Menanti Gane VS Ngannou atau Gane VS Jones
Setelah itu tinggal sentuhan penyelesaian akhir. Serangan ground-and-pound Gane, terutama dengan sekian banyak pukulan palu (hammer punch), memaksa Lewis hanya bisa istiqomah terus bersujud, sambil terus menutupi kedua sisi kepalanya dengan tangan. Sebuah perisai yang sangat rentan, tentu. Tak ada yang bisa dilakukan wasit Dan Miragliotta kecuali menghentikan pertarungan.
Oleh : Darmawan Sepriyossa
JERNIH—Dua belas tahun lebih nyaris tak pernah melewatkan pertarungan Ultimate Fighting Championship (UFC) membuat saya telah mencium bau kekalahan Derrick Lewis. Bahkan sejak konferensi pers awal pertandingan yang mempertemukannya dengan Cyril Gane, lawannya untuk perebutan gelar juara interim kelas berat UFC. Bau yang menguar justru dari kata-kata, sikap dan gestur Lewis sendiri.
Pada konferensi pers pra-pertandingan, Kamis (5/8) waktu Houston, Texas, atau Jumat (6/8) WIB, Lewis yang berjuluk ‘The Black Beast‘karena brutalitasnya di octagon itu tak hanya mengumbar kata-kata kasar. Saat sesi pemotretan antara kedua petarung, yang biasa dilakukan untuk keperluan pers dan publikasi pertandingan, Lewis mendesakkan dadanya ke dada Gane, hingga lawannya, petarung Prancis berjuluk ‘Bon Gamin’ itu sedikit terjajar ke belakang. Wajah Lewis pun nyaris menyentuh wajah Gane. Sebagai respons, Gane memilih mundur dengan wajah menyeringai tersenyum.
Sebelumnya, di saat keduanya berada satu meja dan bergantian menjawab pertanyaan wartawan, entah berapa kali Lewis mengumbar kata-kata tak senonoh, untuk pertanyaan yang sebenarnya bisa dijawab dengan woles.
“Bagaimana andai Anda kalah tepat di hadapan publik Anda sendiri?”tanya seorang wartawan asal Prancis.

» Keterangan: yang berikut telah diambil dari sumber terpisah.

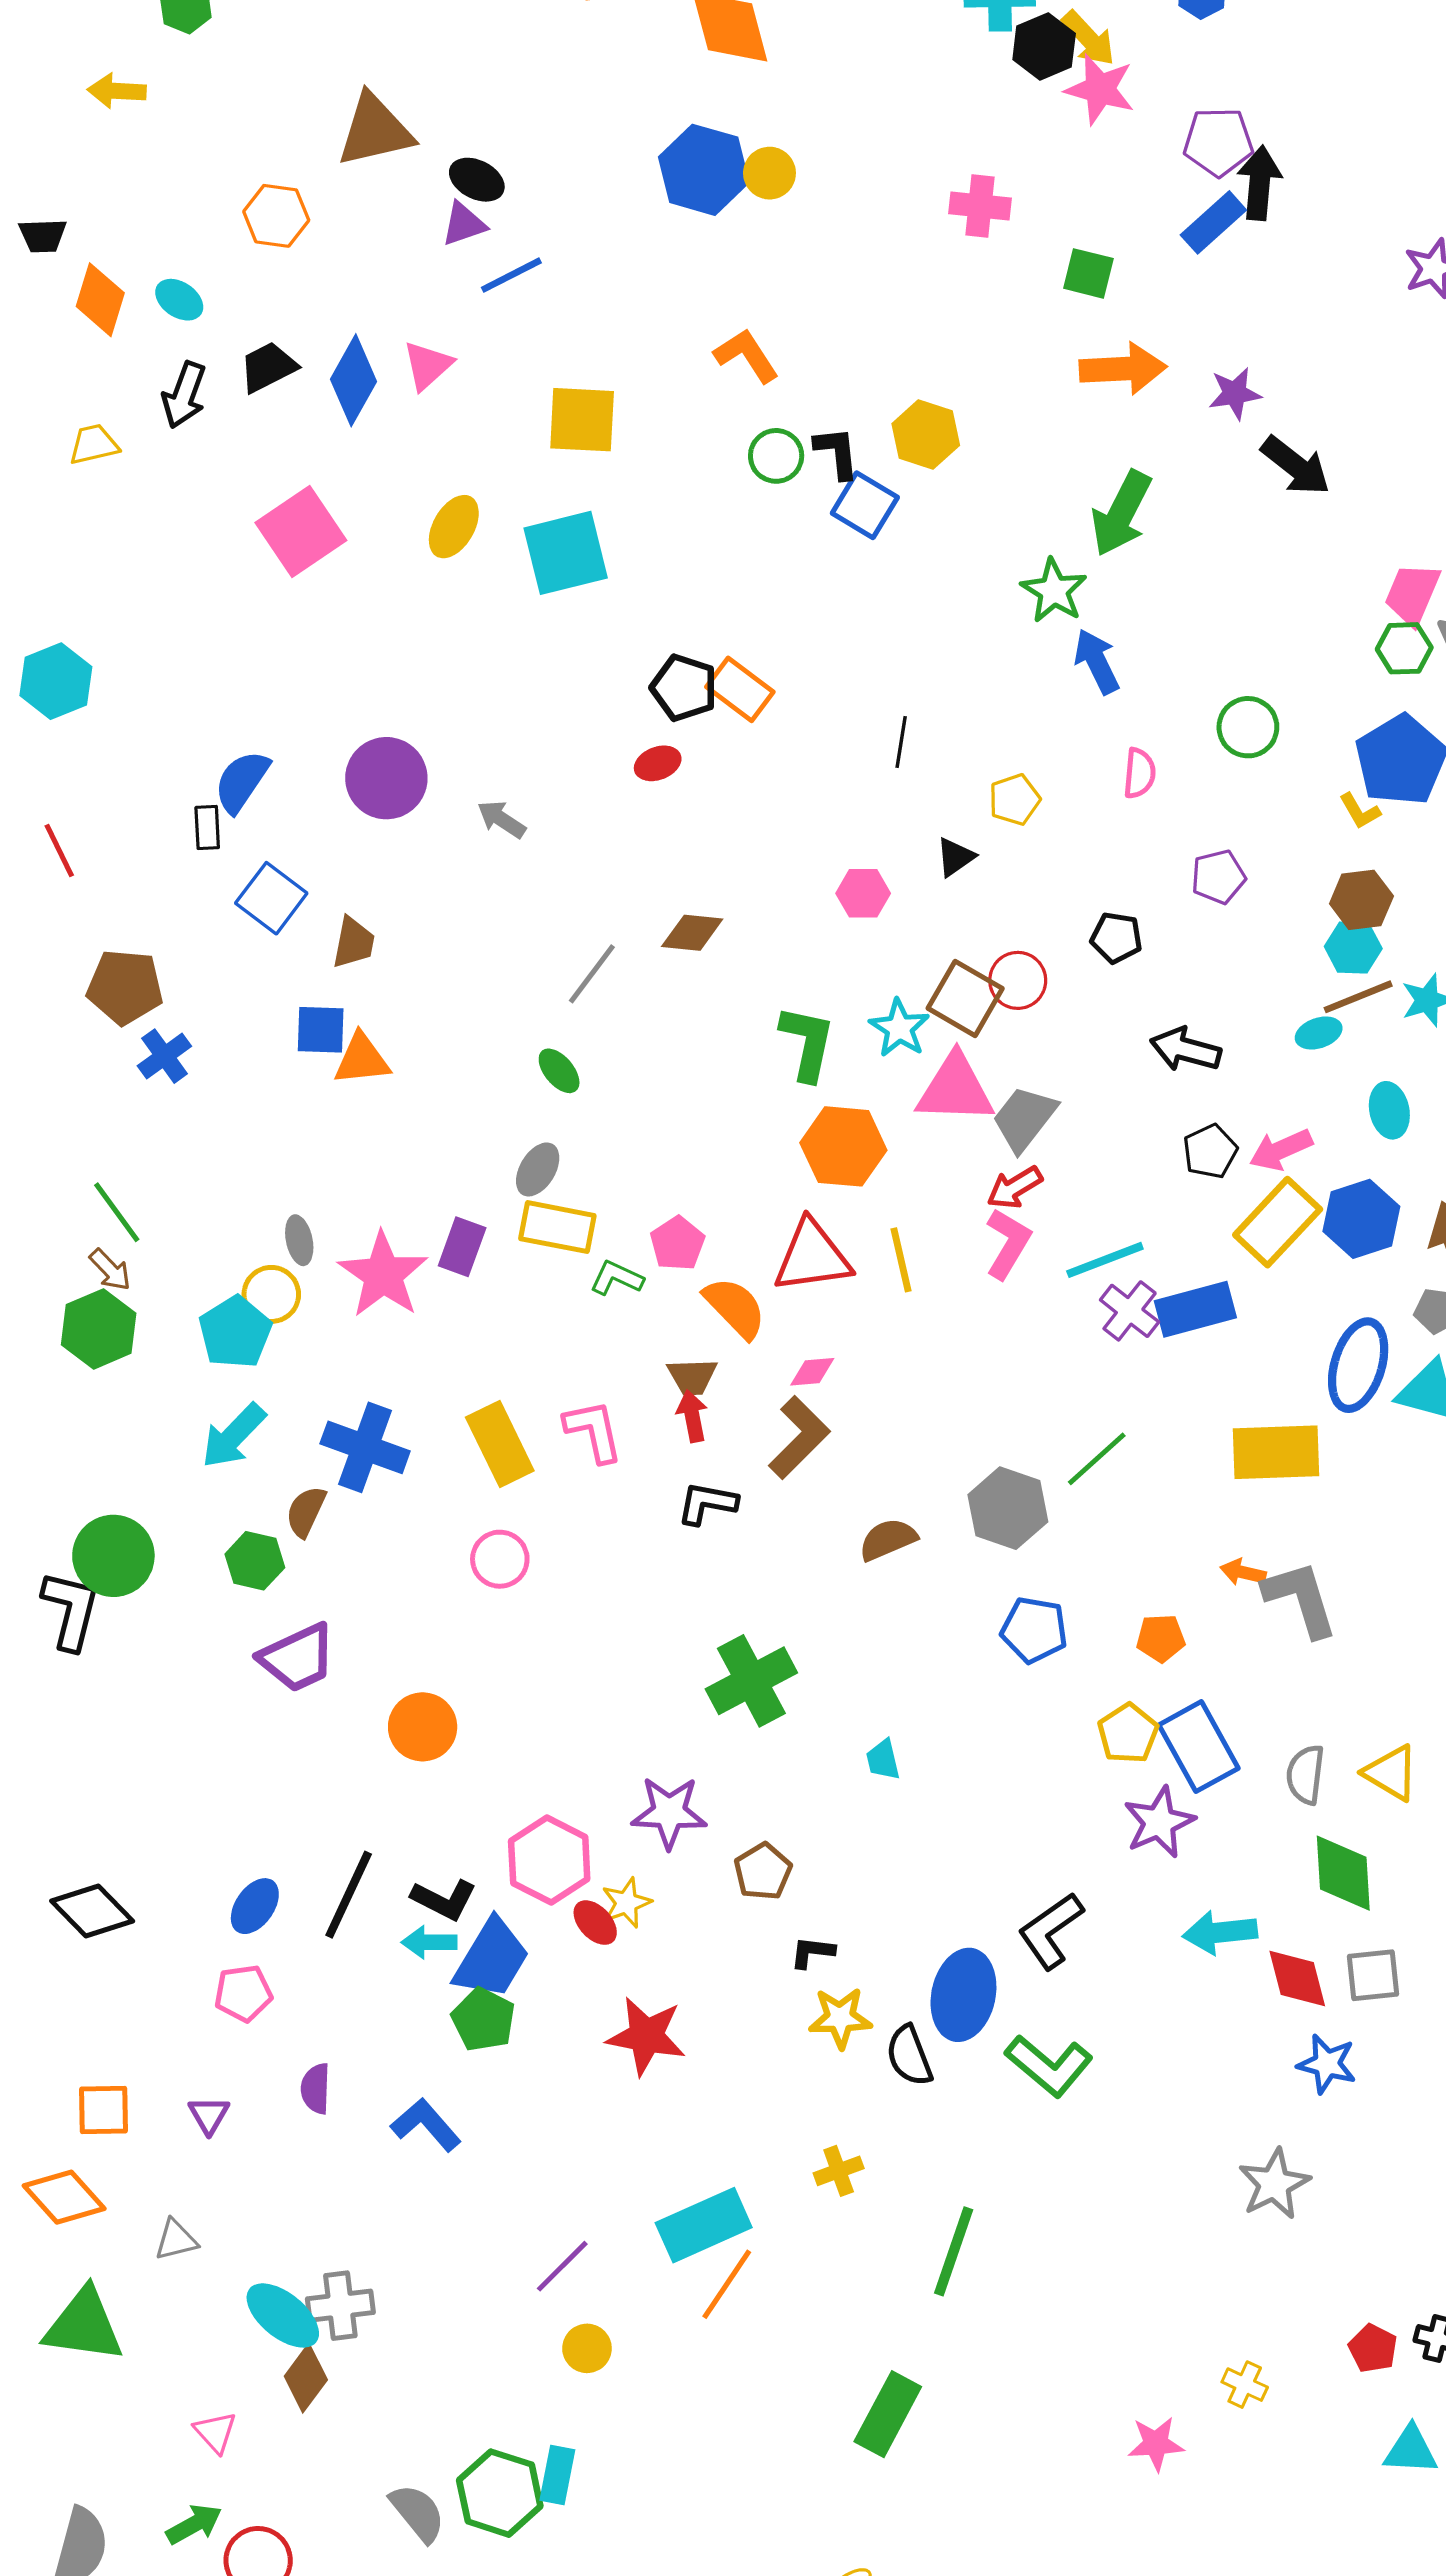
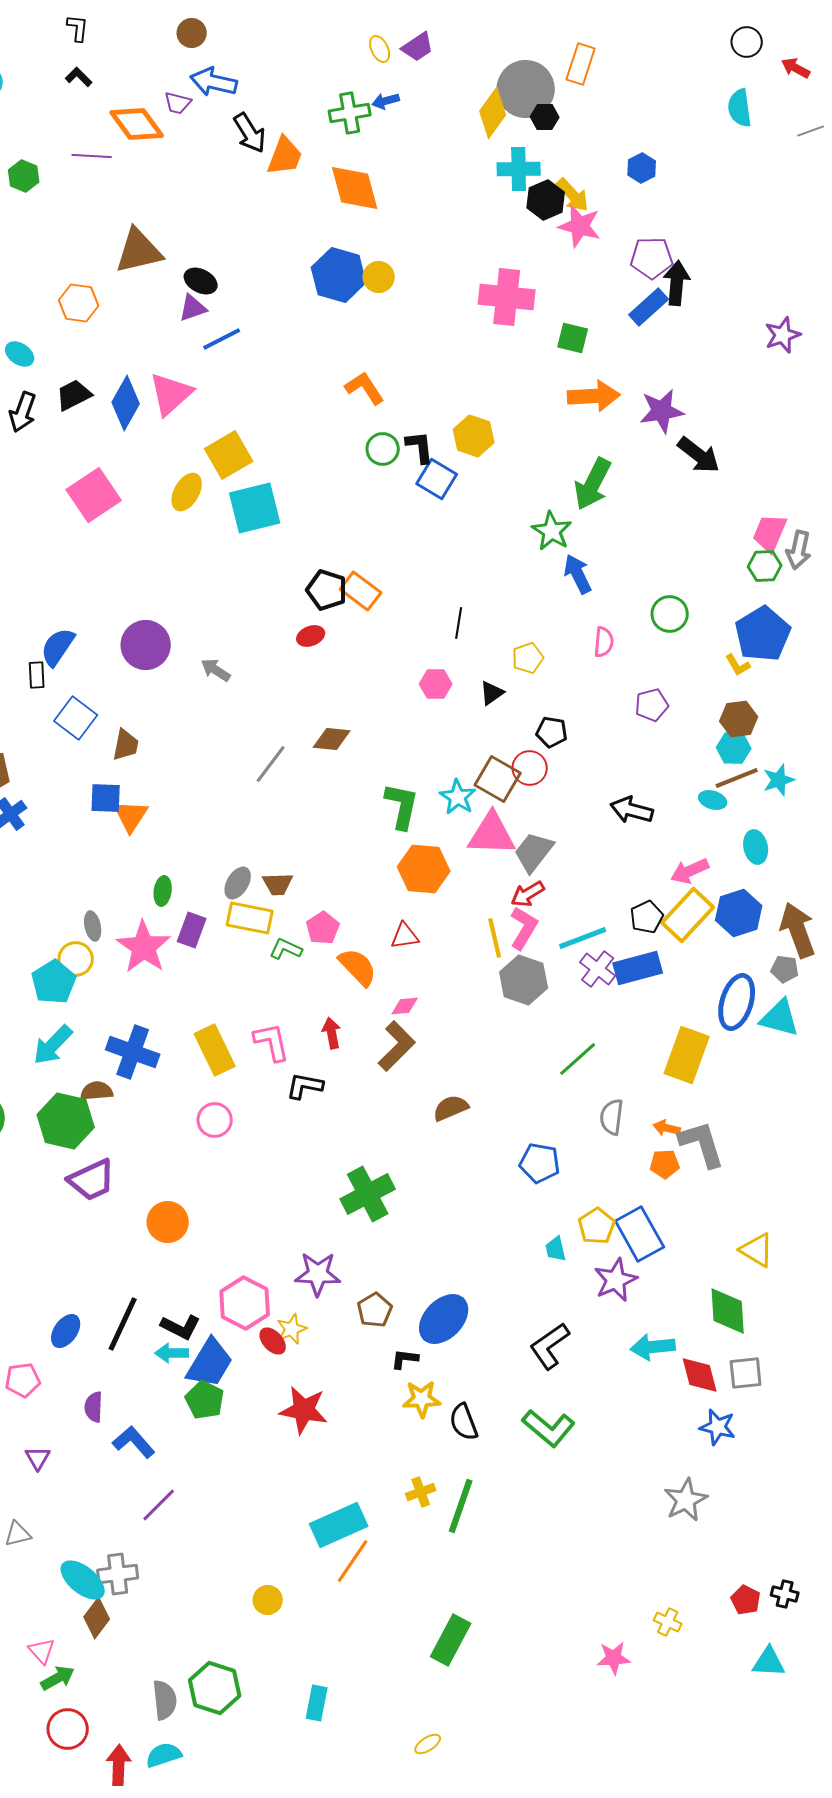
pink cross: (980, 206) -> (507, 297), size x1.5
pink triangle: (427, 365) -> (171, 394), size x1.4
purple star: (1235, 393) -> (662, 411), size x1.4
yellow square: (582, 420) -> (229, 455), moved, turned -33
pink hexagon: (863, 893) -> (436, 684), moved
black pentagon: (1116, 938) -> (552, 732), moved
cyan ellipse: (1319, 1033) -> (713, 800), turned 36
orange triangle: (362, 1059) -> (131, 816), turned -51
green ellipse: (559, 1071) -> (163, 891), moved, turned 48
black pentagon: (1210, 1151) -> (647, 917), moved
red triangle: (812, 1257) -> (405, 936), size x0.6
yellow line: (901, 1260) -> (495, 938), moved
brown trapezoid: (692, 1377) -> (278, 884), moved
yellow rectangle: (1276, 1452) -> (687, 1055), turned -68
black L-shape: (707, 1503) -> (305, 1086), moved
gray hexagon: (1008, 1508) -> (524, 980), moved
brown semicircle: (306, 1511) -> (97, 1091), turned 60
green hexagon: (255, 1561) -> (66, 1121), size x1.6
orange pentagon: (1161, 1638) -> (665, 1164), moved
cyan trapezoid: (883, 1760) -> (556, 1249), moved
gray semicircle: (1305, 1775) -> (612, 1117), moved
pink pentagon: (243, 1993) -> (23, 1380), moved
blue ellipse: (963, 1995) -> (444, 1319), moved, turned 32
purple semicircle: (316, 2089) -> (94, 1407), moved
blue L-shape: (426, 2125) -> (134, 1442), moved
green line: (954, 2251) -> (461, 1506), moved
purple line: (562, 2266) -> (159, 1505), moved
cyan rectangle: (557, 2475) -> (317, 1703), moved
gray semicircle: (418, 2513) -> (165, 1700), turned 33
green arrow: (194, 2524) -> (58, 1678), moved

Pertandingan memang akan digelar di Toyota Center, Houston, Texas, AS, kota tempat Lewis bermukim.
Alih-alih menjawab dengan selow, reaksi Lewis seperti meradang. “Maafkan bahasa Prancis saya,” kata dia. “Tapi, f*ck you and f*ck him.” Anehnya, publik Houston malah menanggapi serapah itu dengan tempik sorak.
Jawaban tersebut, juga lagak laku dan gestur Lewis, dengan mudah membawa saya pada satu halaman “Buku Saku Pramuka’ di masa kecil. Seperti pada bagian bawah setiap halaman buku kecil yang saat itu wajib dimiliki para Pramuka Penggalang kelas 5 SD tersebut, di satu halaman terdapat kutipan dari cendikiawan Yunani kuno, Horatius (Horace). “Kesombongan, sebenarnya adalah rasa rendah diri yang ditutup-tutupi.”

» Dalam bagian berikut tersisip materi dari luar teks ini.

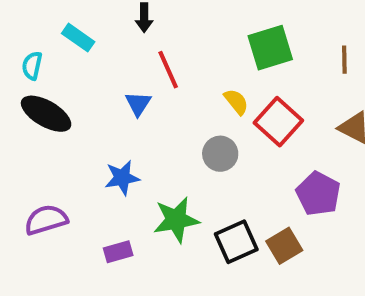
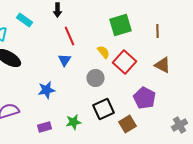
blue triangle: (138, 104) -> (64, 60), moved
green star: (176, 220) -> (73, 122), moved, size x0.7
black square: (236, 242) -> (103, 109), moved

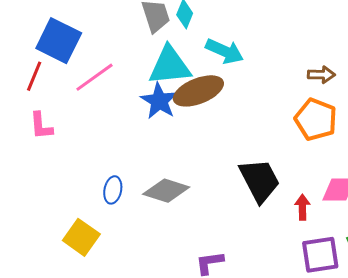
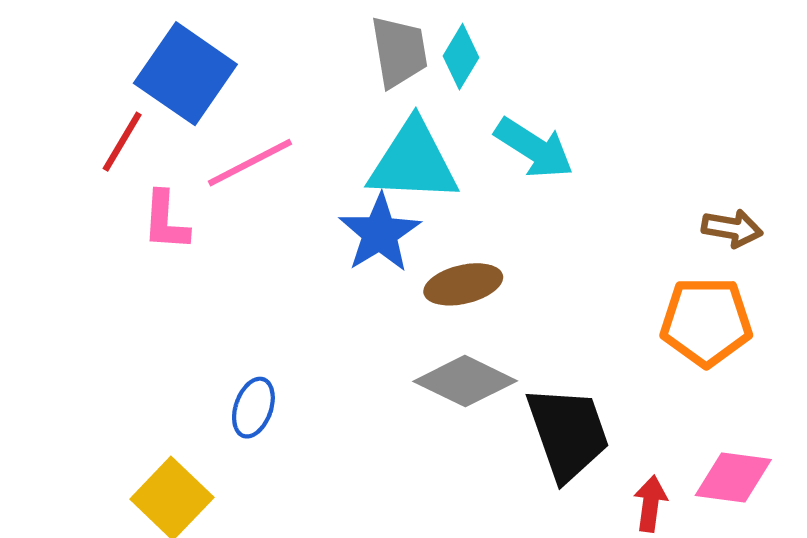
brown ellipse: (198, 91) -> (463, 284), moved, size x0.7
orange pentagon: (316, 119) -> (706, 322), turned -30
pink L-shape: (41, 126) -> (166, 221), moved
gray diamond: (166, 191) -> (465, 381), moved

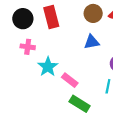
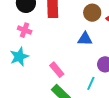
cyan star: (48, 67) -> (19, 57), moved

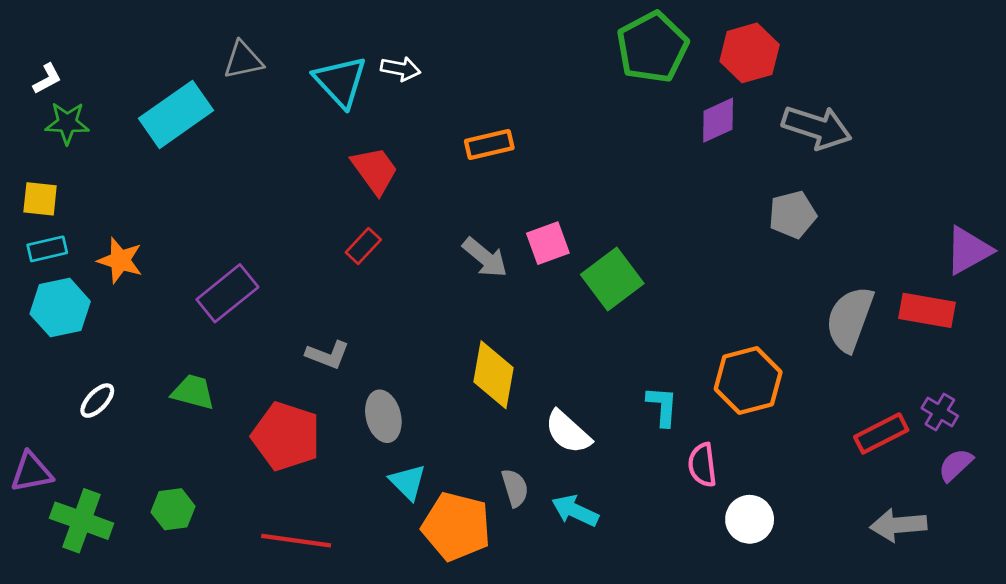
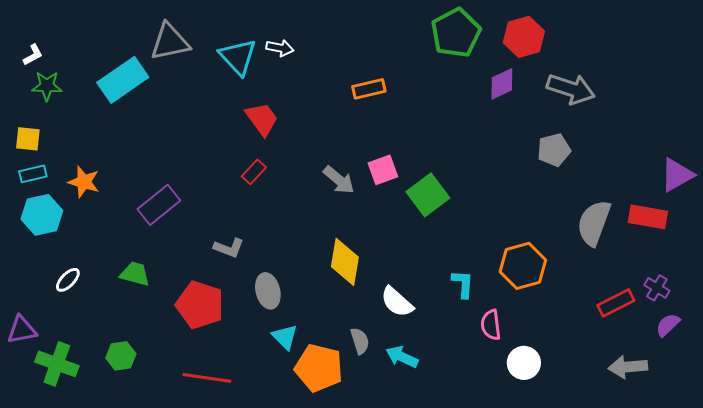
gray triangle: (243, 60) -> (170, 42), size x1.4
orange rectangle: (489, 144) -> (369, 89), moved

Kesan bahwa selama ini Lewis menutupi ketakutannya itu makin terlihat di hari H pertarungan. Keluar dari ruang ganti untuk mendatangi Gane yang telah menunggu di Octagon, wajah Lewis terlihat kaku, muram, dan sangat jauh dari kesan santai. Benar, tipikal wajahnya memang sangat mungkin membuat Muhammad Ali pun akan memberinya julukan ‘Gorila’, sebagaimana petinju legendaris itu menjuluki Joe Frazier. Tetapi Lewis selama ini memang mengeksploitasi ‘ke-gorila-annya’ itu dengan sadar. Lihat saja cara dia berteriak sambil mengembangkan tangan, membungkuk dan melebarkan dada setiap kali Bruce Buffer—Sang Octagon Announcer— meneriakkan namanya. Perbedaannya, kecuali di pertarungan UFC 265 itu, wajah Lewis selalu tenang, terkesan relaks dan siap menghancurkan lawannya. Pada hari Minggu kemarin, di layar kaca jelas terlihat wajah Lewis yang grogi, terus-menerus memelototi Gane yang jauh berada di seberang sudut Octagon, sementara yang dipelototi sempat-sempatnya pula mengajaknya tersenyum.

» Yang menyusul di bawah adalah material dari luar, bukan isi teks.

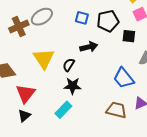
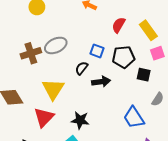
black semicircle: (69, 65) -> (82, 68), moved
red triangle: (25, 94) -> (44, 117), moved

Lalu kita pun tahu bahwa para petaruh di Las Vegas yang memberikan nilai rendah (+270) untuk Lewis, yang menempatkannya pada posisi underdog di bawah tingginya nilai taruhan bagi Gane (-350), benar adanya. Dua ronde pertama didominasi Gane, bahkan meski Lewis melakukan hal yang kurang terpuji di ronde awal, menyolok mata (eye poke) Gane.
“Pandangan saya kabur selama pertandingan tadi,” kata Gane saat konferensi pers usai pertarungan. Lewis sendiri di ronde yang sama mengeluh kepada wasit bahwa matanya dicolok Gane. Namun tidak hanya wasit Dan Miragliotta yang tak mengacuhkannya, rekaman pertarungan pun membuktikan bahwa yang terjadi adalah pukulan ke mata, bukan colokan yang seringkali dilakukan para pecundang curang di UFC.
Dua ronde itu tampaknya telah memberi Gane kemenangan angka, 20-18, atau bahkan kurang buat Lewis. Namun di ronde ketiga, Gane membuktikan bahwa dirinya bukan sosok yang bisa terus-menerus diteriaki “Hooooo! Woooo!” atau apa pun cemooh dari warga Houston saat itu. Gane memang telah menerima teriakan cemooh itu bahkan mulai dari keluar ruang ganti menuju Octagon.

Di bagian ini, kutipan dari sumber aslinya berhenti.